Interesting Facts About The Grand Cayman Blue Iguana

  • When the Blue Iguana is cold, it turns a dark grey as this is good colour to absorb heat efficiently from the sun. Once the Blue Iguana has warmed up, it does not want to overheat and so turns a distinctive powder blue as this colour does not absorb heat well.
  • Blue Iguanas are vegetarian and like to forage for fruits, flowers and leaves. Studies show the seeds that pass through a Blue Iguana germinate more rapidly that those that do not. They are an important means of distributing seeds to new areas and essential for maintaining the balance between climate and vegetation.
  • They can grow up to 5 feet in length, over 25 lbs and they never stop growing! However, growth rate does slow down as the Blue Iguana gets older.

 

Decline Of The Grand Cayman Blue Iguana

Unfortunately it is us humans who are a major problem for the Blue Iguana. They used to live on the coast, laying eggs in the sand on the beach. When the first settlers started to arrive they too preferred these areas and as time passed, the Blue Iguanas were forced to retreat inland which made nesting harder. Humans also brought dogs, cats and rats which have all played a part in the Blue Iguanas demise. However, some Blue Iguanas proved resilient and found new habitats for foraging and nesting and in 1990 the Trusts Blue Iguana Recovery Programme was established to support research, captive breeding, habitat protection and public education to help save this unique creature from extinction.

 

The Blue Iguana Recovery Programme

The programme started with just 30 Iguanas from the wild and zoos. With the ongoing support from sponsors, programme partners and many dedicated volunteers, the long term goal of the trusts Blue Iguana programme is to restore a wild population of about 1,000. Essentially this means protecting habitat for the Blue Iguana and alleviating unnatural pressures and threats on them to aid in the rapid recovery in numbers. 

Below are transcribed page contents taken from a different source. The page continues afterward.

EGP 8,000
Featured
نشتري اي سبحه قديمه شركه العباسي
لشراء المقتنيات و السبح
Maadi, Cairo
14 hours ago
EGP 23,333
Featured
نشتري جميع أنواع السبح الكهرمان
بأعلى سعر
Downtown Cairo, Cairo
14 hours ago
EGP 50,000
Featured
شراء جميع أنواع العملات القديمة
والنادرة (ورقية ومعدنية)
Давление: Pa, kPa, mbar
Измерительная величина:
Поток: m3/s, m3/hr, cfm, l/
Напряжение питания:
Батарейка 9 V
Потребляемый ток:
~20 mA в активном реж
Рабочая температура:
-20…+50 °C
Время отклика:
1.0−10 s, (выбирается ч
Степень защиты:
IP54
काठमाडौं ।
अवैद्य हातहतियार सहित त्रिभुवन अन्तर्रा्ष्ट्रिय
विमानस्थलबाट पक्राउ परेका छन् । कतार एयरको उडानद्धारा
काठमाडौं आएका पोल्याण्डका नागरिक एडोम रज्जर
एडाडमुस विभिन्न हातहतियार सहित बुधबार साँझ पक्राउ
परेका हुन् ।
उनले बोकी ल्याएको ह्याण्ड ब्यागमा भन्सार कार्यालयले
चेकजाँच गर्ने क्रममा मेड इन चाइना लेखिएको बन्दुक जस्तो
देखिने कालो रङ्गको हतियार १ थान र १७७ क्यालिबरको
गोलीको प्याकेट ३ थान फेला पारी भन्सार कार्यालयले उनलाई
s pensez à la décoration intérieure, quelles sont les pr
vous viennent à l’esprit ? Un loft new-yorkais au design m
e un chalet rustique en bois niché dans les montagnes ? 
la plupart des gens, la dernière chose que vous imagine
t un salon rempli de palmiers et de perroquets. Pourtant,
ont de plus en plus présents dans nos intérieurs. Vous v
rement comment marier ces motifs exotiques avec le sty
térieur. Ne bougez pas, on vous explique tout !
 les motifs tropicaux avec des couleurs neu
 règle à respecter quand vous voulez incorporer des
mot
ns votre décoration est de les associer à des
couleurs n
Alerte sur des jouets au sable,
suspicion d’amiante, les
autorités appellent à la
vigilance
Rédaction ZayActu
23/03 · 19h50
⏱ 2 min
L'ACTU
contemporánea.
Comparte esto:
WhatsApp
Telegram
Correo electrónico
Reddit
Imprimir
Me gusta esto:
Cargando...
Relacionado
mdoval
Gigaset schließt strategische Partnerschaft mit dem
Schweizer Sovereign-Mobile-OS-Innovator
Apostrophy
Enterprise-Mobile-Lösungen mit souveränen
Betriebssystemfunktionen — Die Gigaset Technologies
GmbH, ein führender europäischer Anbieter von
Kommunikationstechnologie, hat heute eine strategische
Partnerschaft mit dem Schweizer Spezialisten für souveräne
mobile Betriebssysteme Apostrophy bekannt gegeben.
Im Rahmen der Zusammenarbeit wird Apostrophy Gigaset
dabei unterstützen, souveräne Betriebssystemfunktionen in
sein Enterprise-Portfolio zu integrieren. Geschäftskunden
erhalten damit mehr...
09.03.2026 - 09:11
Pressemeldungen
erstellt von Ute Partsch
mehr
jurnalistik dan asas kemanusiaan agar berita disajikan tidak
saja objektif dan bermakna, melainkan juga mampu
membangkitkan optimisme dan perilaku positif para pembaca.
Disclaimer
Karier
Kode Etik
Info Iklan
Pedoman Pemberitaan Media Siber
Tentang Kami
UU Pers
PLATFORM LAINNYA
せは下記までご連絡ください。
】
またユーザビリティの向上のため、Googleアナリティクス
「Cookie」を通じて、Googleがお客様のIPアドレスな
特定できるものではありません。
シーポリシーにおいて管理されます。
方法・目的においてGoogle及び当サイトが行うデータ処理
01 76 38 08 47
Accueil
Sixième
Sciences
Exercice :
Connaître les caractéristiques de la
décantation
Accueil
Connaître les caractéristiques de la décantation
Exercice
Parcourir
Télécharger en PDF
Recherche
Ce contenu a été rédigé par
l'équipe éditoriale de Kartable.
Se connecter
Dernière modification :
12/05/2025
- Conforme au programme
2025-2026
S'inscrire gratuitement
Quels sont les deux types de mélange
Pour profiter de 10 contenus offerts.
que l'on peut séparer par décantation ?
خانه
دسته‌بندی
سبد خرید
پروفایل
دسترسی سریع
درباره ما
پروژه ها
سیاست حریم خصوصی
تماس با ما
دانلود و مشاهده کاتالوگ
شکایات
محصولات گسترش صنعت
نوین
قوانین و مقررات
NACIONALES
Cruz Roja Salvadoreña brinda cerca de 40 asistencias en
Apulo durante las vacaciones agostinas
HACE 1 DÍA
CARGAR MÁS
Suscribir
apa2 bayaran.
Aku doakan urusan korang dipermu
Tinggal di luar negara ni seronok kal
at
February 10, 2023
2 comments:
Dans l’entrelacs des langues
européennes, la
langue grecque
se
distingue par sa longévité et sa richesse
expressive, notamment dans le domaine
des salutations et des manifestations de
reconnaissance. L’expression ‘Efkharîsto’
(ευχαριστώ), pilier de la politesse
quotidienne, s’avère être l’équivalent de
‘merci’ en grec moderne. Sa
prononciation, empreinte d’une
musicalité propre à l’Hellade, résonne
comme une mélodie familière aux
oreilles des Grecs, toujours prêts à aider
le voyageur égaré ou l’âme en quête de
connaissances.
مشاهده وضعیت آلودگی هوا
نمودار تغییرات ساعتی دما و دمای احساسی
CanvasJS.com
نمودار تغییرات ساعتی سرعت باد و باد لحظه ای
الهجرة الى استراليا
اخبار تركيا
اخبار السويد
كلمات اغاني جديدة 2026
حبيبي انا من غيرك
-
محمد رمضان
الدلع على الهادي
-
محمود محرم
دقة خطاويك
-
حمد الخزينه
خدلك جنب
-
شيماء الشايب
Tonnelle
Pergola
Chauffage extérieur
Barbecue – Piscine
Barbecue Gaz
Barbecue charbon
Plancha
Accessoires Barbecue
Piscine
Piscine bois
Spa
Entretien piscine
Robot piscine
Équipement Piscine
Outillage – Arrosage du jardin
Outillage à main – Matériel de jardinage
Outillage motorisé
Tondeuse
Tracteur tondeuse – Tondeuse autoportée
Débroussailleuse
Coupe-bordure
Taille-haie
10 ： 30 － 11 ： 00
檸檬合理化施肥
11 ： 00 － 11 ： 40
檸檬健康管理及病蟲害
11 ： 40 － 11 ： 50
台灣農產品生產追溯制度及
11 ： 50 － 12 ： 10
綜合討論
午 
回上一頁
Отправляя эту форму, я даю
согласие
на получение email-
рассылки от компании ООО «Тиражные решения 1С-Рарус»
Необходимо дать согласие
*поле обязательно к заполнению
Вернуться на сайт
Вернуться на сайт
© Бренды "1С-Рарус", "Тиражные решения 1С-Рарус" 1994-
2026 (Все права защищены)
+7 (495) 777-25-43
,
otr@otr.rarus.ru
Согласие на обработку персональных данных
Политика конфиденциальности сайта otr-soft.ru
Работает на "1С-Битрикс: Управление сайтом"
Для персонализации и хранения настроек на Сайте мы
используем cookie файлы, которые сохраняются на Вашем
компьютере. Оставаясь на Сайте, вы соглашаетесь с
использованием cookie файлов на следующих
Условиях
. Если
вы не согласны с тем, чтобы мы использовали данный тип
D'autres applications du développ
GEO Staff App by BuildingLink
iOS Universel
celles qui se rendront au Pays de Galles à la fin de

Captive breeding serves three main functions:

  • Young Blue Iguanas can be released to help boost existing wild populations and establish new wild populations.
  • Producing young Blue Iguanas in captivity that can be nurtured to adulthood to ensure the continuity of breeding for future conservation.
  • Generating a stock of genetically managed animals which can establish backup captive populations in zoos overseas.

Conservation of Blue Iguanas in the wild requires active management into the future. To sustain this activity, a range of commercial activities generates the funding required, while an ongoing education and awareness effort ensures continued involvement and support by the local community.